Kevin Murphy, August 21, 2018, Domain Registries

.CLUB Domains may be one of the 5000 fastest-growing companies in the US, according to Inc magazine, but it’s returning the majority of its revenue back to its registrars.
CEO Colin Campbell revealed this week that the company returns almost 70% of its gross revenue in the form of rebates.
The revelation came in an interview with Domain Name Wire on its latest podcast.
Campbell told Andrew Allemann that in 2017 .CLUB had $9.3 million in what he called “cash flow” or “gross revenue”.
But “net cash” or “net revenue”, after rebates was just $2.8 million, meaning $6.5 million was returned to registrars via promotions.
The interview came a few days after Inc named the company 1164th in its 2018 list of fastest-growing US companies.
Inc had .CLUB’s revenue at $7.2 million, but that appears to have been calculated using the usual accounting standards of deferring revenue into future periods over the lifetime of the domain subscription.
.club has something like 1.4 million names under management.
Campbell said that the company is “adding about a million dollars of net revenue per year” and he predicted 2018 gross cash to come in at $10.5 million and net to come in at $3.7 million.
That’s a net revenue figure, remember, not a profit or net income line. Campbell said he’s more interested in growing the business rather than paying taxes on profits.

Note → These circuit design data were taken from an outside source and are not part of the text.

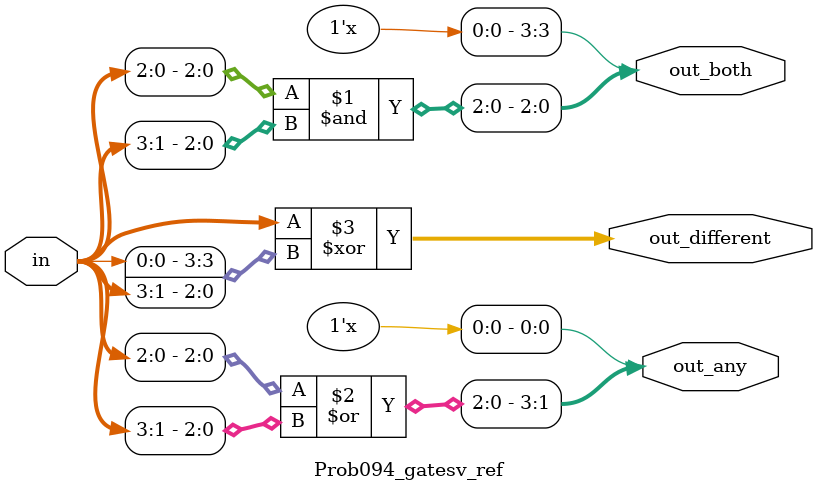
<source format=sv>

module Prob094_gatesv_ref (
  input  [3:0] in,
  output [3:0] out_both,
  output [3:0] out_any,
  output [3:0] out_different
);

  assign out_both[2:0] = in[2:0] & in[3:1];
  assign out_any[3:1]  = in[2:0] | in[3:1];
  assign out_different = in^{in[0], in[3:1]};

  // we don't care about out_both[3] or out_any[0]
  assign out_both[3] = 1'bx;
  assign out_any[0]  = 1'bx;

endmodule


</source>
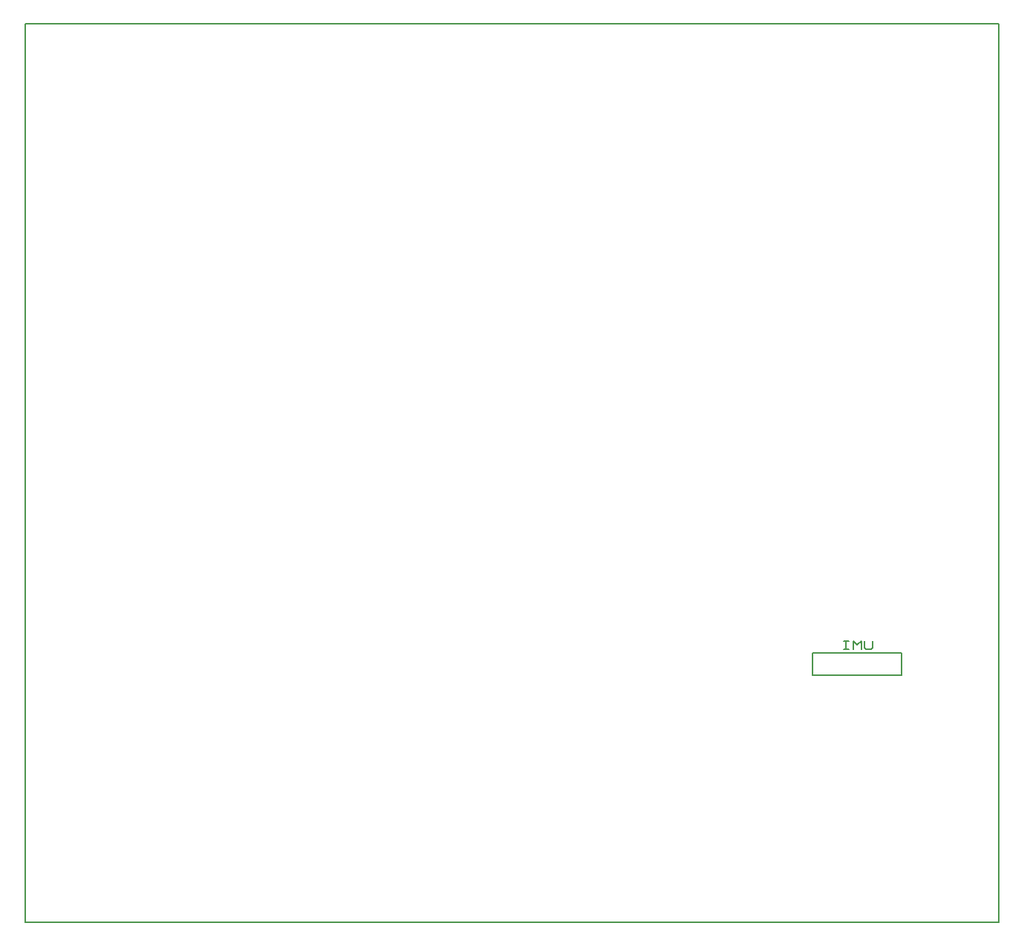
<source format=gbr>
G04 PROTEUS RS274X GERBER FILE*
%FSLAX45Y45*%
%MOMM*%
G01*
%ADD14C,0.203200*%
%TD.AperFunction*%
D14*
X-1251000Y+70641D02*
X-235000Y+70641D01*
X-235000Y+324641D01*
X-1251000Y+324641D01*
X-1251000Y+70641D01*
X-562660Y+464341D02*
X-562660Y+388141D01*
X-578535Y+372901D01*
X-642035Y+372901D01*
X-657910Y+388141D01*
X-657910Y+464341D01*
X-689660Y+372901D02*
X-689660Y+464341D01*
X-737285Y+418621D01*
X-784910Y+464341D01*
X-784910Y+372901D01*
X-832535Y+464341D02*
X-896035Y+464341D01*
X-864285Y+464341D02*
X-864285Y+372901D01*
X-832535Y+372901D02*
X-896035Y+372901D01*
X-10230000Y-2750000D02*
X+880000Y-2750000D01*
X+880000Y+7510000D01*
X-10230000Y+7510000D01*
X-10230000Y-2750000D01*
M02*

</source>
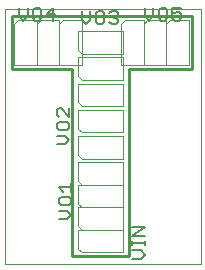
<source format=gto>
G75*
%MOIN*%
%OFA0B0*%
%FSLAX24Y24*%
%IPPOS*%
%LPD*%
%AMOC8*
5,1,8,0,0,1.08239X$1,22.5*
%
%ADD10C,0.0000*%
%ADD11C,0.0100*%
%ADD12C,0.0040*%
%ADD13C,0.0080*%
D10*
X002517Y002517D02*
X002517Y010992D01*
X009043Y010992D01*
X009043Y002517D01*
X002517Y002517D01*
D11*
X004767Y002767D02*
X006642Y002767D01*
X006642Y009017D01*
X008767Y009017D01*
X008767Y010767D01*
X002767Y010767D01*
X002767Y009017D01*
X004767Y009017D01*
X004767Y002767D01*
D12*
X004954Y003017D02*
X005079Y002892D01*
X006454Y002892D01*
X006454Y003642D01*
X004954Y003642D01*
X004954Y003017D01*
X005079Y003642D02*
X004954Y003767D01*
X004954Y004392D01*
X006454Y004392D01*
X006454Y003642D01*
X005079Y003642D01*
X005079Y004392D02*
X004954Y004517D01*
X004954Y005142D01*
X006454Y005142D01*
X005079Y005142D01*
X004954Y005267D01*
X004954Y005892D01*
X006454Y005892D01*
X006454Y005142D01*
X006454Y004392D01*
X005079Y004392D01*
X005079Y006017D02*
X004954Y006142D01*
X004954Y006767D01*
X006454Y006767D01*
X006454Y006017D01*
X005079Y006017D01*
X005079Y006892D02*
X004954Y007017D01*
X004954Y007642D01*
X006454Y007642D01*
X006454Y006892D01*
X005079Y006892D01*
X005079Y007767D02*
X004954Y007892D01*
X004954Y008517D01*
X006454Y008517D01*
X006454Y007767D01*
X005079Y007767D01*
X005079Y008642D02*
X004954Y008767D01*
X004954Y009392D01*
X006454Y009392D01*
X006454Y008642D01*
X005079Y008642D01*
X005079Y009142D02*
X004329Y009142D01*
X003579Y009142D01*
X002829Y009142D01*
X002829Y010517D01*
X002954Y010642D01*
X003579Y010642D01*
X003579Y009142D01*
X003579Y010517D01*
X003704Y010642D01*
X004329Y010642D01*
X004329Y009142D01*
X004329Y010517D01*
X004454Y010642D01*
X005079Y010642D01*
X005079Y009142D01*
X005079Y009517D02*
X004954Y009642D01*
X004954Y010267D01*
X006454Y010267D01*
X006454Y009517D01*
X005079Y009517D01*
X006392Y009142D02*
X006392Y010517D01*
X006517Y010642D01*
X007142Y010642D01*
X007142Y009142D01*
X007142Y010517D01*
X007267Y010642D01*
X007892Y010642D01*
X007892Y009142D01*
X007892Y010517D01*
X008017Y010642D01*
X008642Y010642D01*
X008642Y009142D01*
X007892Y009142D01*
X007142Y009142D01*
X006392Y009142D01*
D13*
X006213Y010507D02*
X006073Y010507D01*
X006002Y010577D01*
X005822Y010577D02*
X005822Y010857D01*
X005752Y010927D01*
X005612Y010927D01*
X005542Y010857D01*
X005542Y010577D01*
X005612Y010507D01*
X005752Y010507D01*
X005822Y010577D01*
X006002Y010857D02*
X006073Y010927D01*
X006213Y010927D01*
X006283Y010857D01*
X006283Y010787D01*
X006213Y010717D01*
X006283Y010647D01*
X006283Y010577D01*
X006213Y010507D01*
X006213Y010717D02*
X006143Y010717D01*
X005362Y010647D02*
X005362Y010927D01*
X005362Y010647D02*
X005222Y010507D01*
X005082Y010647D01*
X005082Y010927D01*
X004195Y010829D02*
X003915Y010829D01*
X004125Y011040D01*
X004125Y010619D01*
X003735Y010689D02*
X003735Y010969D01*
X003665Y011040D01*
X003525Y011040D01*
X003455Y010969D01*
X003455Y010689D01*
X003525Y010619D01*
X003665Y010619D01*
X003735Y010689D01*
X003274Y010759D02*
X003274Y011040D01*
X002994Y011040D02*
X002994Y010759D01*
X003134Y010619D01*
X003274Y010759D01*
X004314Y007695D02*
X004244Y007625D01*
X004244Y007485D01*
X004314Y007415D01*
X004314Y007235D02*
X004244Y007165D01*
X004244Y007025D01*
X004314Y006955D01*
X004594Y006955D01*
X004664Y007025D01*
X004664Y007165D01*
X004594Y007235D01*
X004314Y007235D01*
X004664Y007415D02*
X004384Y007695D01*
X004314Y007695D01*
X004664Y007695D02*
X004664Y007415D01*
X004524Y006774D02*
X004244Y006774D01*
X004244Y006494D02*
X004524Y006494D01*
X004664Y006634D01*
X004524Y006774D01*
X004727Y005195D02*
X004727Y004915D01*
X004727Y005055D02*
X004306Y005055D01*
X004446Y004915D01*
X004376Y004735D02*
X004306Y004665D01*
X004306Y004525D01*
X004376Y004455D01*
X004657Y004455D01*
X004727Y004525D01*
X004727Y004665D01*
X004657Y004735D01*
X004376Y004735D01*
X004306Y004274D02*
X004587Y004274D01*
X004727Y004134D01*
X004587Y003994D01*
X004306Y003994D01*
X006756Y003727D02*
X007177Y003727D01*
X006756Y003446D01*
X007177Y003446D01*
X007177Y003279D02*
X007177Y003139D01*
X007177Y003209D02*
X006756Y003209D01*
X006756Y003139D02*
X006756Y003279D01*
X006756Y002959D02*
X007037Y002959D01*
X007177Y002819D01*
X007037Y002679D01*
X006756Y002679D01*
X007322Y010619D02*
X007462Y010759D01*
X007462Y011040D01*
X007642Y010969D02*
X007642Y010689D01*
X007712Y010619D01*
X007852Y010619D01*
X007922Y010689D01*
X007922Y010969D01*
X007852Y011040D01*
X007712Y011040D01*
X007642Y010969D01*
X008102Y011040D02*
X008102Y010829D01*
X008243Y010899D01*
X008313Y010899D01*
X008383Y010829D01*
X008383Y010689D01*
X008313Y010619D01*
X008173Y010619D01*
X008102Y010689D01*
X008102Y011040D02*
X008383Y011040D01*
X007322Y010619D02*
X007182Y010759D01*
X007182Y011040D01*
M02*

</source>
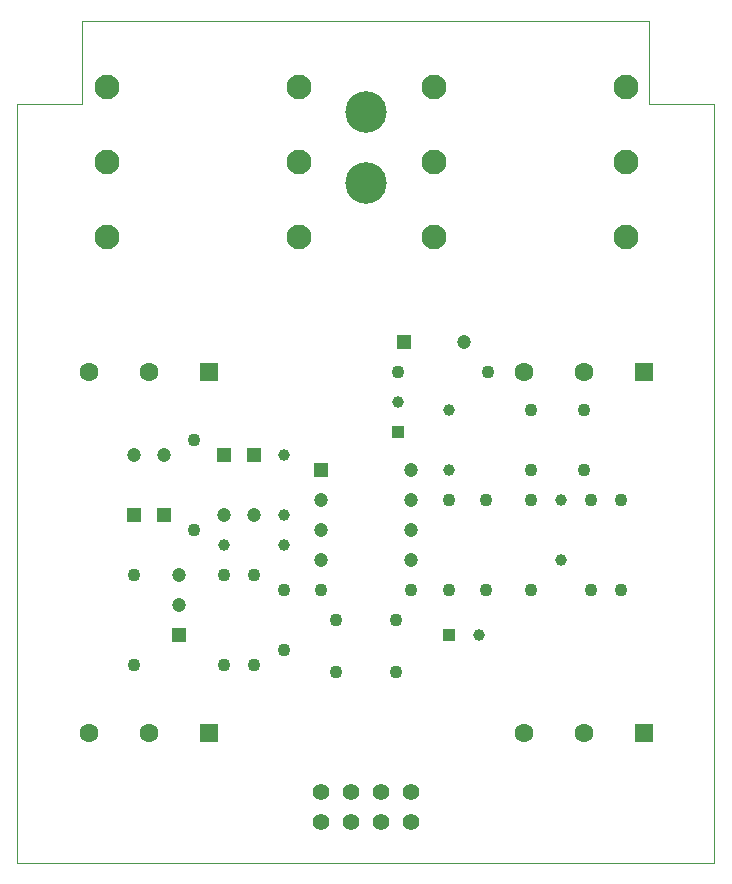
<source format=gts>
G75*
%MOIN*%
%OFA0B0*%
%FSLAX25Y25*%
%IPPOS*%
%LPD*%
%AMOC8*
5,1,8,0,0,1.08239X$1,22.5*
%
%ADD10R,0.06299X0.06299*%
%ADD11C,0.06299*%
%ADD12C,0.03937*%
%ADD13C,0.04331*%
%ADD14R,0.03937X0.03937*%
%ADD15C,0.04724*%
%ADD16R,0.04724X0.04724*%
%ADD17C,0.08268*%
%ADD18C,0.13843*%
%ADD19C,0.05512*%
%ADD20C,0.00000*%
D10*
X0068750Y0049113D03*
X0068750Y0169363D03*
X0213750Y0169363D03*
X0213750Y0049113D03*
D11*
X0193750Y0049113D03*
X0173750Y0049113D03*
X0173750Y0169363D03*
X0193750Y0169363D03*
X0048750Y0169363D03*
X0028750Y0169363D03*
X0028750Y0049113D03*
X0048750Y0049113D03*
D12*
X0073750Y0111800D03*
X0093750Y0111800D03*
X0093750Y0121800D03*
X0093750Y0141800D03*
X0132000Y0159300D03*
X0148750Y0156800D03*
X0148750Y0136800D03*
X0186250Y0126800D03*
X0186250Y0106800D03*
X0158750Y0081800D03*
D13*
X0161250Y0096800D03*
X0148750Y0096800D03*
X0136250Y0096800D03*
X0131250Y0086800D03*
X0131250Y0069300D03*
X0111250Y0069300D03*
X0111250Y0086800D03*
X0106250Y0096800D03*
X0093750Y0096800D03*
X0083750Y0101800D03*
X0073750Y0101800D03*
X0063750Y0116800D03*
X0043750Y0101800D03*
X0043750Y0071800D03*
X0073750Y0071800D03*
X0083750Y0071800D03*
X0093750Y0076800D03*
X0148750Y0126800D03*
X0161250Y0126800D03*
X0176250Y0126800D03*
X0176250Y0136800D03*
X0176250Y0156800D03*
X0161750Y0169300D03*
X0131750Y0169300D03*
X0176250Y0096800D03*
X0196250Y0096800D03*
X0206250Y0096800D03*
X0206250Y0126800D03*
X0196250Y0126800D03*
X0193750Y0136800D03*
X0193750Y0156800D03*
X0063750Y0146800D03*
D14*
X0132000Y0149300D03*
X0148750Y0081800D03*
D15*
X0136250Y0106800D03*
X0136250Y0116800D03*
X0136250Y0126800D03*
X0136250Y0136800D03*
X0106250Y0126800D03*
X0106250Y0116800D03*
X0106250Y0106800D03*
X0083750Y0121800D03*
X0073750Y0121800D03*
X0058750Y0101800D03*
X0058750Y0091800D03*
X0053750Y0141800D03*
X0043750Y0141800D03*
X0153750Y0179300D03*
D16*
X0133750Y0179300D03*
X0106250Y0136800D03*
X0083750Y0141800D03*
X0073750Y0141800D03*
X0053750Y0121800D03*
X0043750Y0121800D03*
X0058750Y0081800D03*
D17*
X0034801Y0214550D03*
X0034801Y0239550D03*
X0034801Y0264550D03*
X0098699Y0264550D03*
X0098699Y0239550D03*
X0098699Y0214550D03*
X0143801Y0214550D03*
X0143801Y0239550D03*
X0143801Y0264550D03*
X0207699Y0264550D03*
X0207699Y0239550D03*
X0207699Y0214550D03*
D18*
X0121250Y0232388D03*
X0121250Y0256010D03*
D19*
X0116250Y0029300D03*
X0116250Y0019300D03*
X0106250Y0019300D03*
X0106250Y0029300D03*
X0126250Y0029300D03*
X0126250Y0019300D03*
X0136250Y0019300D03*
X0136250Y0029300D03*
D20*
X0237283Y0005800D02*
X0005000Y0005800D01*
X0005000Y0258831D01*
X0026654Y0258831D01*
X0026654Y0286391D01*
X0215630Y0286391D01*
X0215630Y0258831D01*
X0237283Y0258831D01*
X0237283Y0005800D01*
M02*

</source>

The aggressive rebating seems to have a focus in China, where it has regular deals with the likes of Alibaba (which was .club’s biggest registrar with 20% of the market at the last count) and West.cn.
While .CLUB is private, Campbell has been frank about its performance in the past.
The DNW interview follows DI’s interview with Campbell on more or less the same topic last September, and DNW’s in 2016.
It’s a good podcast, you should have a listen.